▸ **EXERCISE DIRECTIONS**: Within the entries below, find the lines that hold "regwr" and report only how many there are.

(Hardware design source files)
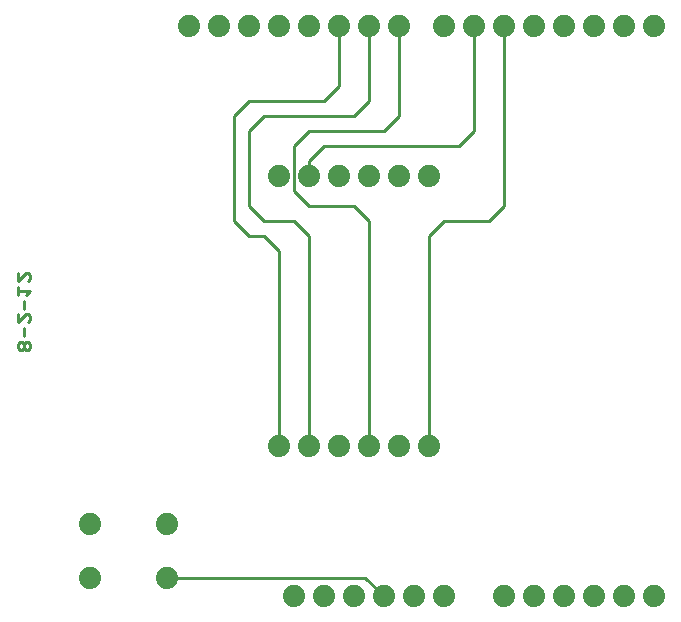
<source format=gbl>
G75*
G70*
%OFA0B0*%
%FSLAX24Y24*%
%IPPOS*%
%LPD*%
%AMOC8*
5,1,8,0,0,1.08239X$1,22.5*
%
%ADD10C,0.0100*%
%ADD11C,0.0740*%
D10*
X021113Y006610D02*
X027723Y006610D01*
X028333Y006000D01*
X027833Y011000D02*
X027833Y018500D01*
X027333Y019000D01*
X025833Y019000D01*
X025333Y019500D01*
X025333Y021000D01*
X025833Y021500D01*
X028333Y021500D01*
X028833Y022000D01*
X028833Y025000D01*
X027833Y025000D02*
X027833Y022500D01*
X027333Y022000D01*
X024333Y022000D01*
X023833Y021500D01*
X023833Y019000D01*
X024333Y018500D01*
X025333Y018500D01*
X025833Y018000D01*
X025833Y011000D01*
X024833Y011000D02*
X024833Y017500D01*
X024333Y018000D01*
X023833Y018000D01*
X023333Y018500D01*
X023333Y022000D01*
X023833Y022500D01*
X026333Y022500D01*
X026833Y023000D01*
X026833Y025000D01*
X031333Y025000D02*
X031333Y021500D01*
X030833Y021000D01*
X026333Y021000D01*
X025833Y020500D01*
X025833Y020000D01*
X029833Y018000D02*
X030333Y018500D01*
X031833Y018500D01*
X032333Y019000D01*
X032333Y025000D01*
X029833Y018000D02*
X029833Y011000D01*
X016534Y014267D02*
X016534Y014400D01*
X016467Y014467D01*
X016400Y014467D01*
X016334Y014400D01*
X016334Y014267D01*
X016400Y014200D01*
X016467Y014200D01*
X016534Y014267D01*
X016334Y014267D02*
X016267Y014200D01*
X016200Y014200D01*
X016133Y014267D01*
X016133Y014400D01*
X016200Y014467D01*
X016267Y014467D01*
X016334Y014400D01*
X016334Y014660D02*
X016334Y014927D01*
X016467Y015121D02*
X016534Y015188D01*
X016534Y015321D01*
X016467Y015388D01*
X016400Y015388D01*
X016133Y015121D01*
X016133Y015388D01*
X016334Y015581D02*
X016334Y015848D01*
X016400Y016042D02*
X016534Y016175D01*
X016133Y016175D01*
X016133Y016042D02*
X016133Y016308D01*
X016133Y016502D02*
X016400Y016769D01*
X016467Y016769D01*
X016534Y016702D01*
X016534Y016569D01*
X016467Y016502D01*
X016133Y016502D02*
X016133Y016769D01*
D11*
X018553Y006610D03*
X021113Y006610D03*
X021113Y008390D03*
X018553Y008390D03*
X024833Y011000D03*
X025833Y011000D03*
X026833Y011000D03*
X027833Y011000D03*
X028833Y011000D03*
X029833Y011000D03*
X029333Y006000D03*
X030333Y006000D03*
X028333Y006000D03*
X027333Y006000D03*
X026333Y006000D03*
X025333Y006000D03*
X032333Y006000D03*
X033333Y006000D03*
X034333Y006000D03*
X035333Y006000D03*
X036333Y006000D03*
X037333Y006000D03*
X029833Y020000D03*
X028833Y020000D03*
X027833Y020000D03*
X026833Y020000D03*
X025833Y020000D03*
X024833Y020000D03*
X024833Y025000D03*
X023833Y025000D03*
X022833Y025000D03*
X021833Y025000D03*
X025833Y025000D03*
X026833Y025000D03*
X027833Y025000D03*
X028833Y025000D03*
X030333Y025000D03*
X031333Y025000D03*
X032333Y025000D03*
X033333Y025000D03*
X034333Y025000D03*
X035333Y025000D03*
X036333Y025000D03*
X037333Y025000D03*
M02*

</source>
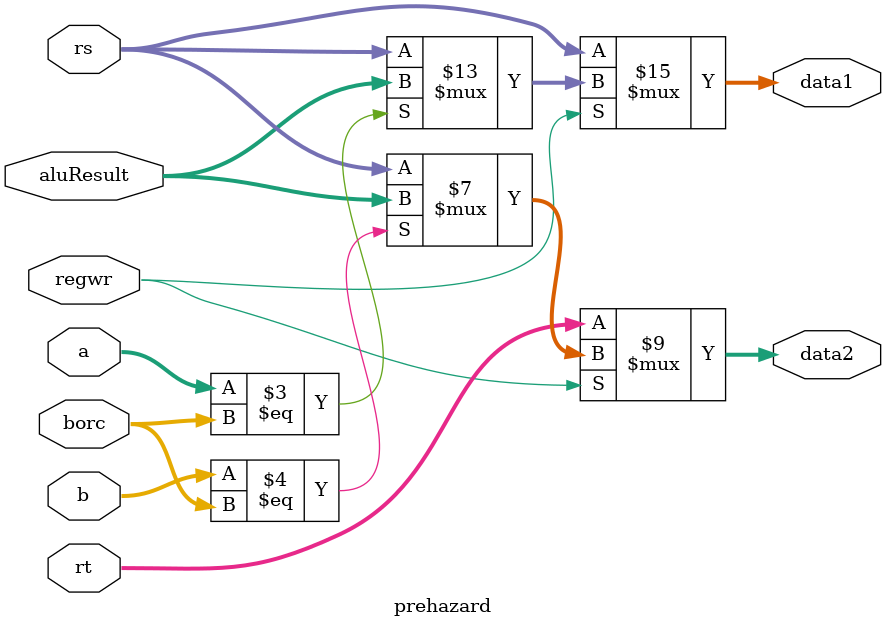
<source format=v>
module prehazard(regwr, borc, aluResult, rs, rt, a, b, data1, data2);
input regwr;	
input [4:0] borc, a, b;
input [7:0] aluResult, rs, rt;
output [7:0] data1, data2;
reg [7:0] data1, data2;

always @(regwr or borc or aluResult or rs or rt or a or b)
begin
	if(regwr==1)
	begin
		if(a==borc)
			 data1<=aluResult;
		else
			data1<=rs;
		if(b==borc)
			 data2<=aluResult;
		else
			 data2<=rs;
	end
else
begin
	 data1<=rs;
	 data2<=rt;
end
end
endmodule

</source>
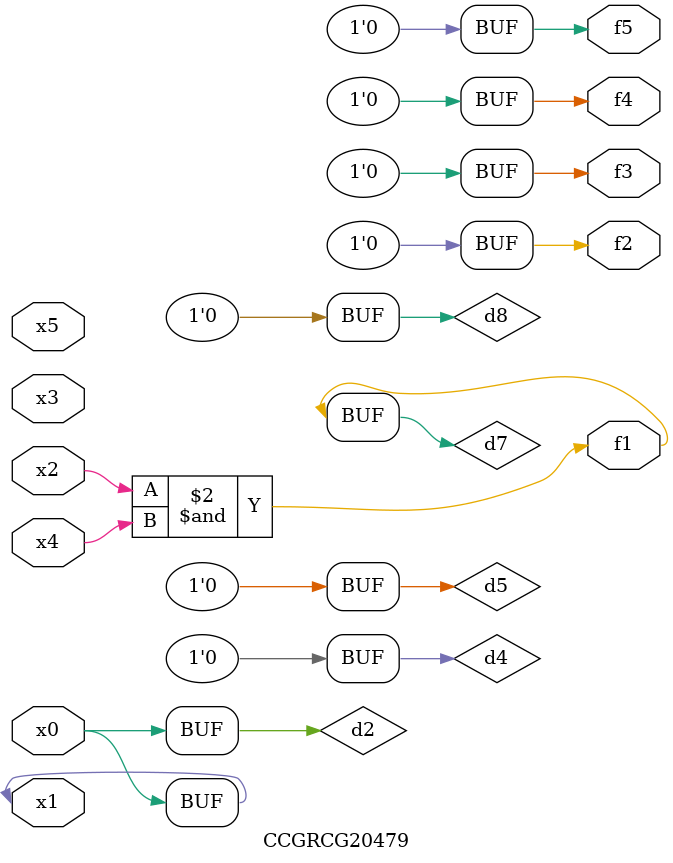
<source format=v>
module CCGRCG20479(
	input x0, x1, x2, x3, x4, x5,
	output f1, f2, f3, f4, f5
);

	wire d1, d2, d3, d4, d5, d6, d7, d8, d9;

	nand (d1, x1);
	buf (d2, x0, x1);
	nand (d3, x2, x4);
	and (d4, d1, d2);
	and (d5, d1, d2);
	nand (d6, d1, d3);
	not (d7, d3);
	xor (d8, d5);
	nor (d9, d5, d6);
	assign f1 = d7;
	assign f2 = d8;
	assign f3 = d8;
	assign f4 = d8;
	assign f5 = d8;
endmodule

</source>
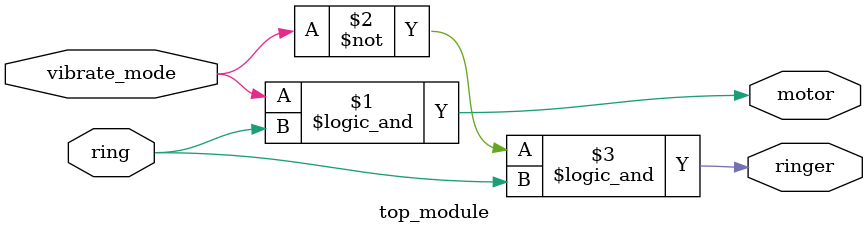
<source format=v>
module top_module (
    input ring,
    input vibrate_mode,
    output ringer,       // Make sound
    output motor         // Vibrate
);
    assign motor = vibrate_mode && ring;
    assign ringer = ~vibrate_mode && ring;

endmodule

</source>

* * *

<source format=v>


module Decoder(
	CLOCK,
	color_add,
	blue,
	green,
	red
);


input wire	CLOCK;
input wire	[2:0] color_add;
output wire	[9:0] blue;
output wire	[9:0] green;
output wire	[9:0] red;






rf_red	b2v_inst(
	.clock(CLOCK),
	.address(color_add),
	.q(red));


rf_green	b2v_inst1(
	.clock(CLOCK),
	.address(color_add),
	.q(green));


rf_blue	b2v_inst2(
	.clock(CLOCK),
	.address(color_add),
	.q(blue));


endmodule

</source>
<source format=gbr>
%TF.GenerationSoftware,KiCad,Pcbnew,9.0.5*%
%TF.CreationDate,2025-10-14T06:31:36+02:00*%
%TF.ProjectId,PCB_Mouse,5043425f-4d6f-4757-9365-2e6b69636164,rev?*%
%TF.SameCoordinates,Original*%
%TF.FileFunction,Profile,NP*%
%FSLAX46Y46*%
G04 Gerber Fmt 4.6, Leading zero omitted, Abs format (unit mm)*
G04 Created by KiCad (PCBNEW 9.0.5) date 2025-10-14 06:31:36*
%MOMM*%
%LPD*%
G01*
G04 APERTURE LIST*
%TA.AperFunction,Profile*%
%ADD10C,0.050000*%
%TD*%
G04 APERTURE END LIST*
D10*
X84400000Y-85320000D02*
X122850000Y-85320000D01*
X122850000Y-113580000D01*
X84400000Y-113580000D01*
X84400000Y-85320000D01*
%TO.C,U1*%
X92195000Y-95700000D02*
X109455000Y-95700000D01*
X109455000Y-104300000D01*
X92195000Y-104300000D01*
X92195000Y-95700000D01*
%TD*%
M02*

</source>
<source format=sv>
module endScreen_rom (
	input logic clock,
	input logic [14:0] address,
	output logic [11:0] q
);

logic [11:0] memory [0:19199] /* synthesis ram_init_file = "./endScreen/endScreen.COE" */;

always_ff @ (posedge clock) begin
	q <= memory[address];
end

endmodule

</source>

▸ **RESULT FOR THIS EXERCISE**: 4